El Príncipe Guillermo desempeñó un rol especial como acomodador en la boda del duque de Westminster, Hugh Grosvenor, con Olivia Henson, celebrada este viernes. El Príncipe de Gales fue fotografiado saludando a las cámaras a su llegada a la majestuosa Catedral de Chester, donde se llevó a cabo la ceremonia.
Sin embargo, la gran ausencia en el evento fue la del Príncipe Enrique, uno de los amigos más cercanos de Hugh Grosvenor.
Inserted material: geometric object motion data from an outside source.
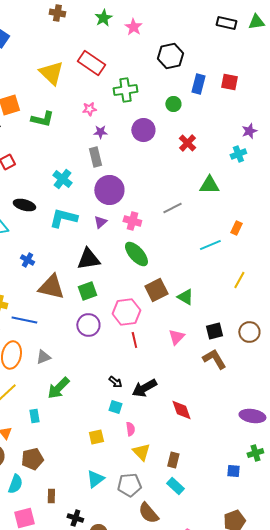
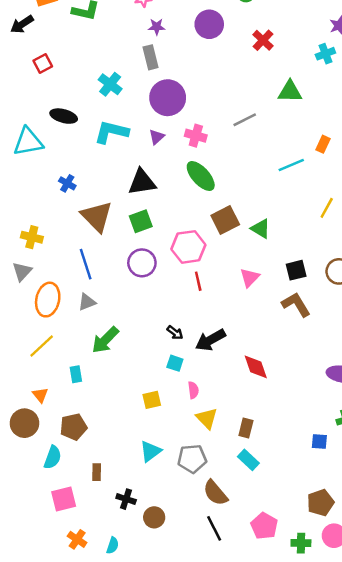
brown triangle: (51, 287) -> (97, 216), turned 32
blue line: (24, 320) -> (86, 264), moved, turned 60

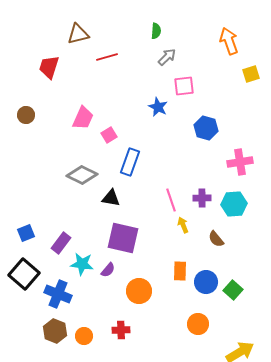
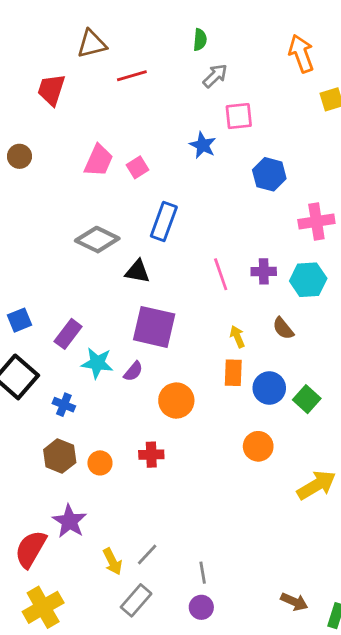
pink square: (109, 135) -> (137, 167), moved
yellow arrow: (183, 225) -> (237, 337), moved
blue cross: (58, 294) -> (64, 405), size x0.6

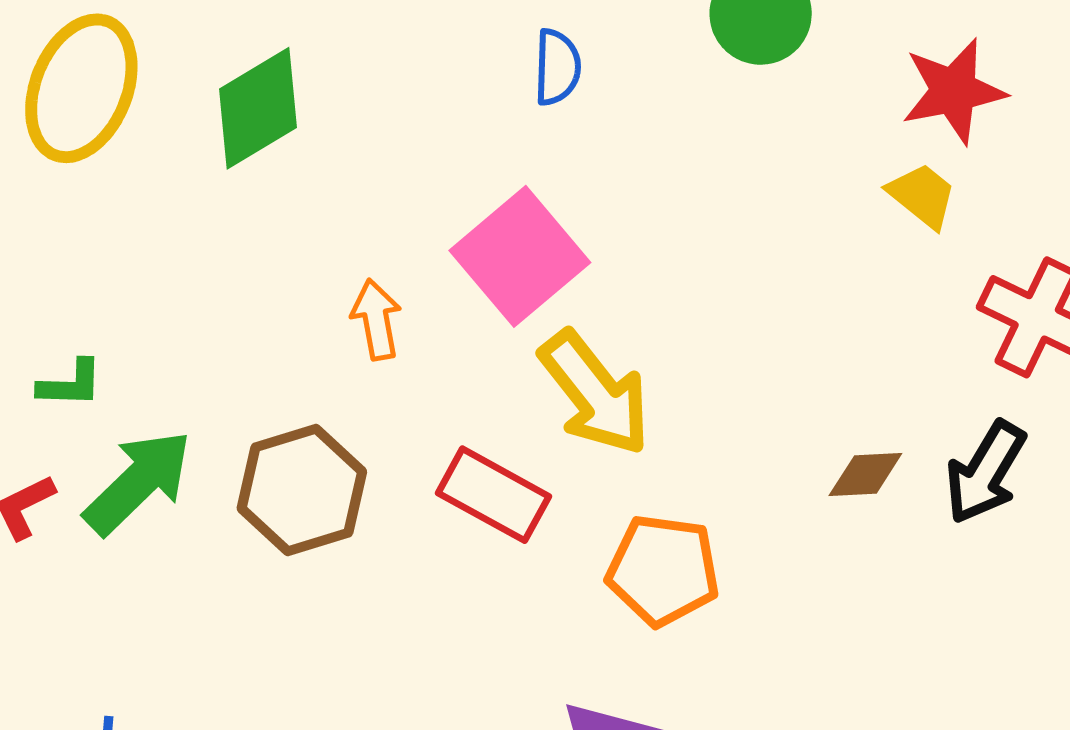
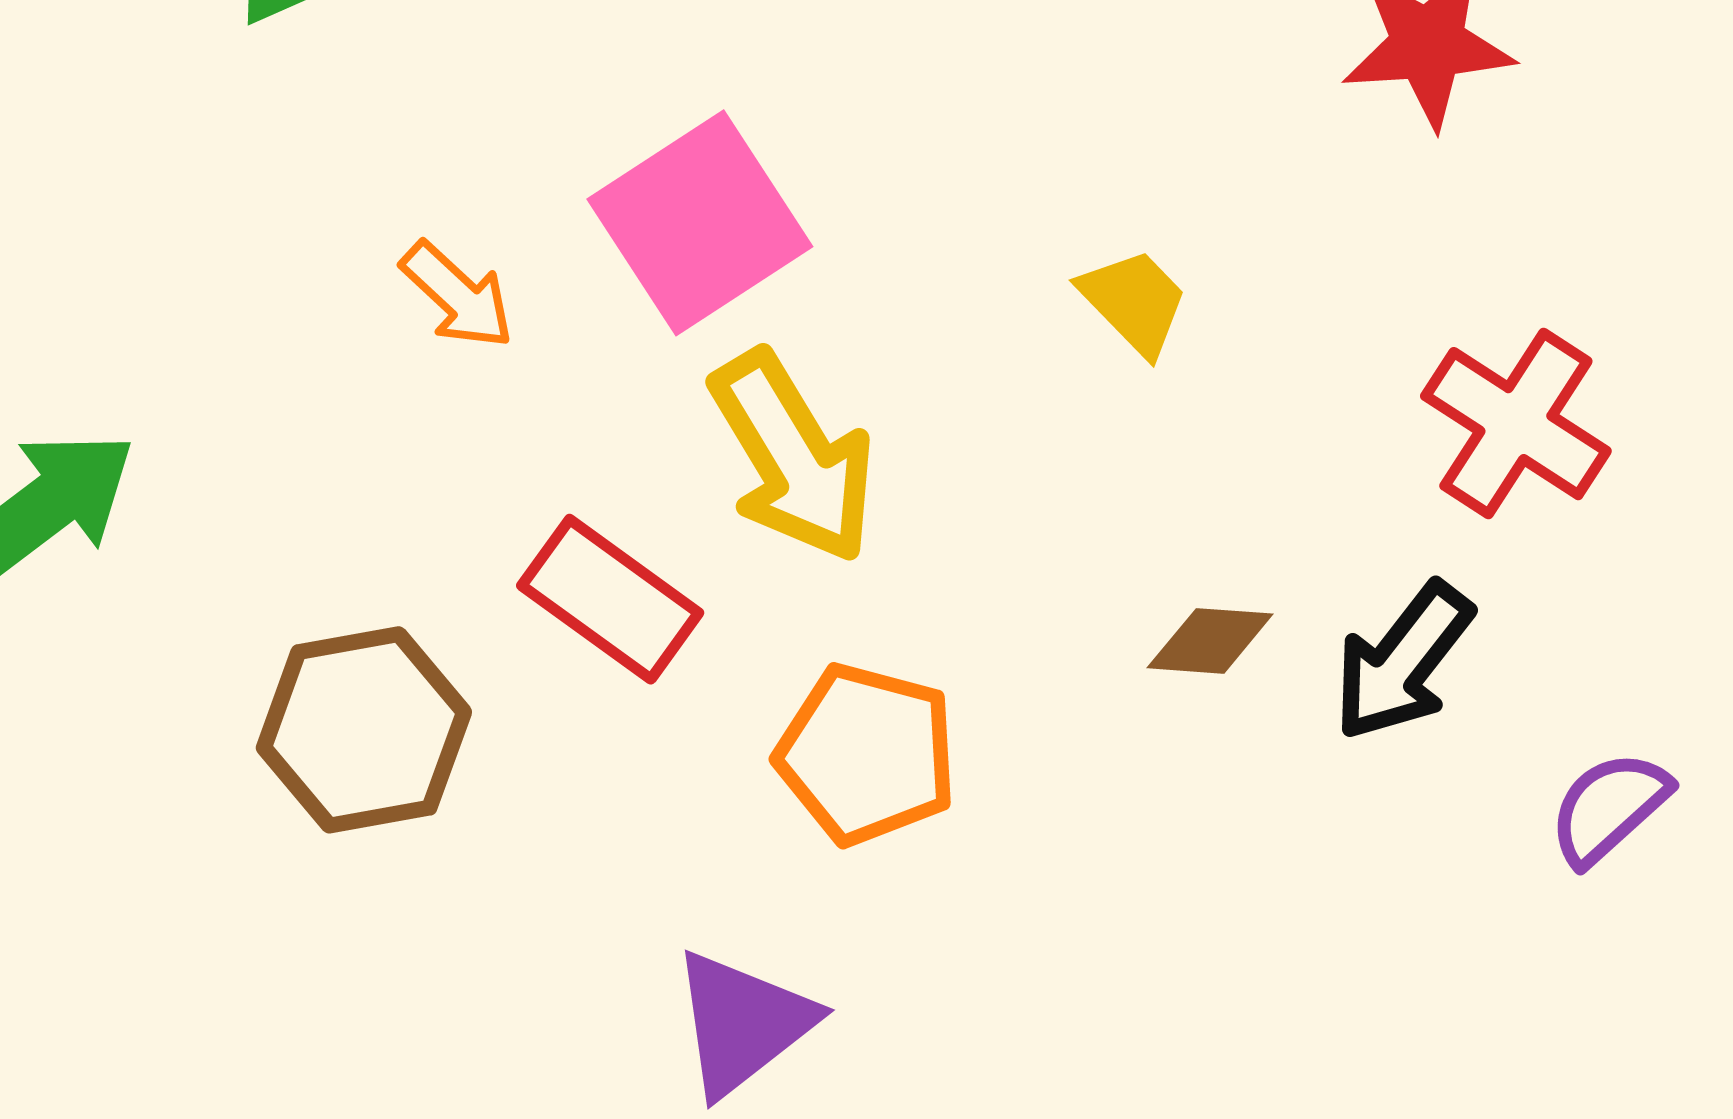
yellow trapezoid: (922, 195) -> (1134, 302), moved
orange arrow: (376, 320) -> (457, 295), turned 136
brown hexagon: (302, 490) -> (364, 730), moved

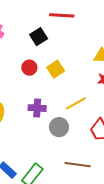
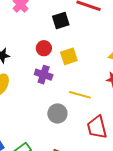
yellow line: (76, 103) -> (80, 95), turned 30
purple cross: (37, 108) -> (44, 75), moved

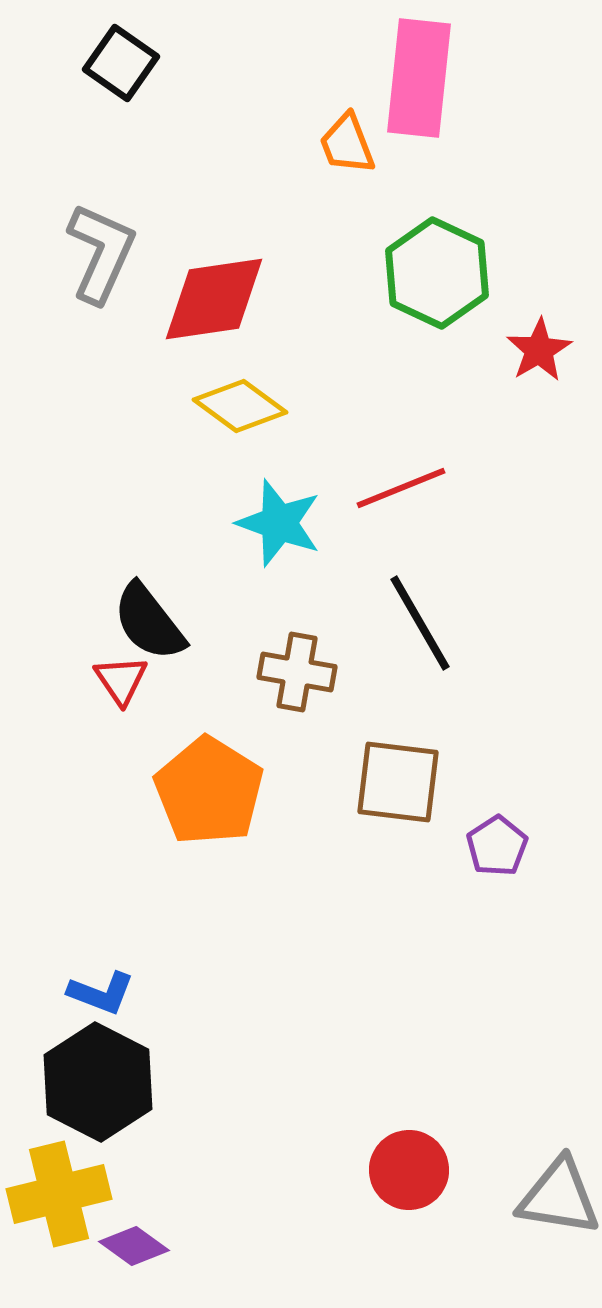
Una fuente informó que la decisión de Enrique de no asistir fue consensuada entre amigos, evitando así cualquier controversia que pudiera surgir debido a la presencia de los hermanos distanciados.
“La decisión ciertamente evitó el inevitable clamor que habría surgido al reunir a los Príncipes Guillermo y Enrique, eliminando la posibilidad de que el gran día se viera eclipsado para la pareja”, señaló la fuente. A pesar de su ausencia, el duque de Sussex envió sus mejores deseos y apoyo a la pareja en su día especial.
El duque de Westminster, Hugh Grosvenor, es padrino del hijo de Guillermo, el príncipe George, y del hijo de Enrique, Archie.
El Festejo
El evento, que reunió a hasta 400 invitados según informó el Daily Mail, era muy esperado en la alta sociedad británica. Olivia Henson, de 31 años, lució deslumbrante con un vestido y zapatos azules al llegar a la Catedral del siglo XI poco antes del mediodía.
El diseño del bordado personalizado en su vestido y velo fue obra de Emma Victoria Payne, inspirado en motivos florales y con bordes del velo de su tatarabuela, datados alrededor de 1880. Olivia también lució la tiara Fabergé Myrtle Leaf, una joya creada en 1906 y perteneciente a la familia Grosvenor desde entonces. Su ramo estaba compuesto por flores recogidas de los jardines de la residencia familiar del duque, Eaton Hall.
La boda, marcada por la elegancia y tradición, se convirtió en un evento destacado, celebrando la unión de Hugh Grosvenor y Olivia Henson en una ceremonia que combinó historia y modernidad en el corazón de Chester.